INPUT RECORDS »
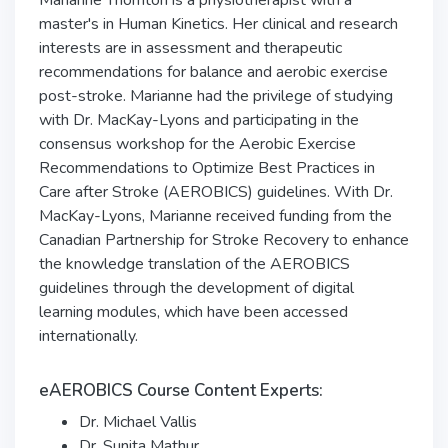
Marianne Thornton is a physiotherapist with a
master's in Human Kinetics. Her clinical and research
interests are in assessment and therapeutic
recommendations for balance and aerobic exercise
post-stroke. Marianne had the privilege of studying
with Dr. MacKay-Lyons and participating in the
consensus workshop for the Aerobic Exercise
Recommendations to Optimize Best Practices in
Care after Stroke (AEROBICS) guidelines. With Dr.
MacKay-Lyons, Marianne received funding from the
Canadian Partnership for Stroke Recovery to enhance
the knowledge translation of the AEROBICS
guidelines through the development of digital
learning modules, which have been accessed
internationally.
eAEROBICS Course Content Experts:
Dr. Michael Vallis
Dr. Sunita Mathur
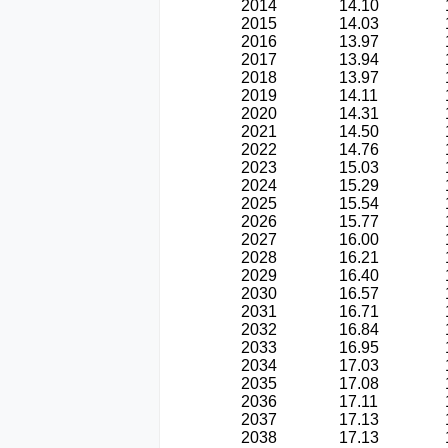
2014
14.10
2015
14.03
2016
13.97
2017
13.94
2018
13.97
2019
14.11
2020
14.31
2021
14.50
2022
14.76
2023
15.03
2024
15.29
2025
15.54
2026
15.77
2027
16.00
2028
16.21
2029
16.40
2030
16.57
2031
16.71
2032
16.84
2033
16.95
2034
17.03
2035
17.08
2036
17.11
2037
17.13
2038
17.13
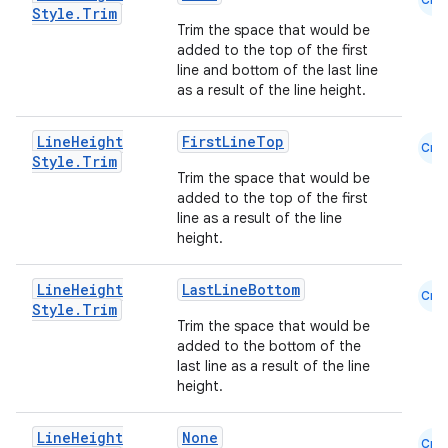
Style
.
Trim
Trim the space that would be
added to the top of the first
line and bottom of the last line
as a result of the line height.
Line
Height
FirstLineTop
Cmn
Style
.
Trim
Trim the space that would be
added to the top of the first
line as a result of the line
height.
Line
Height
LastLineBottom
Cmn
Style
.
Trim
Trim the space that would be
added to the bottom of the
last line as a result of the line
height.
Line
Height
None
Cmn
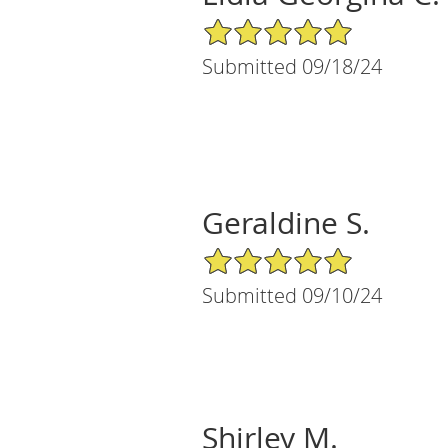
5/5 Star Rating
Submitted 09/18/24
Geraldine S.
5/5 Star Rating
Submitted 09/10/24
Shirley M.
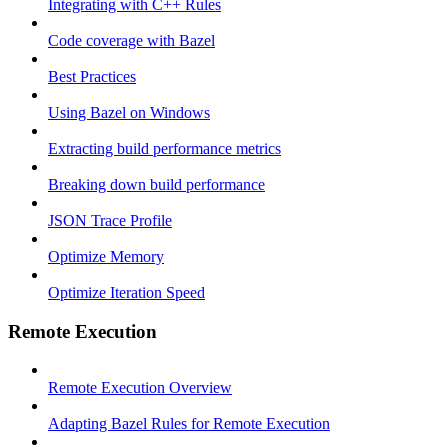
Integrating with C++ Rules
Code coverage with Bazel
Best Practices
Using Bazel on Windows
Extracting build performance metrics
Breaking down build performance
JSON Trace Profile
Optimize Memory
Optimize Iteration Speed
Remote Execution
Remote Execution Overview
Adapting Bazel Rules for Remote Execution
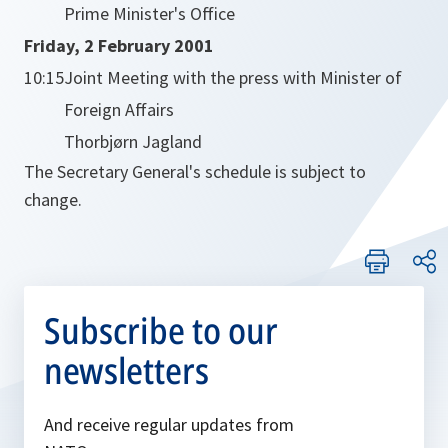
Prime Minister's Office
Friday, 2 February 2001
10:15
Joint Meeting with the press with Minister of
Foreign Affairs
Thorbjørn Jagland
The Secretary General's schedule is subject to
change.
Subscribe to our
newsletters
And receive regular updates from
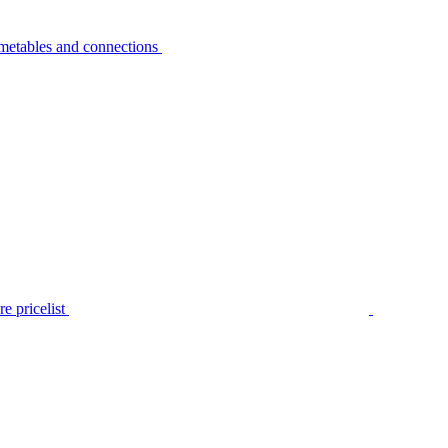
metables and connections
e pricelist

WORK INSTRUCTION »
Your task is to restate word for word the lines from the line holding "The Secretary General's" through the final line of the listing, both included, but none of the pictures.

RESULT FOR THIS TASK »
The Secretary General's schedule is subject to
change.
Subscribe to our
newsletters
And receive regular updates from
metables and connections
e pricelist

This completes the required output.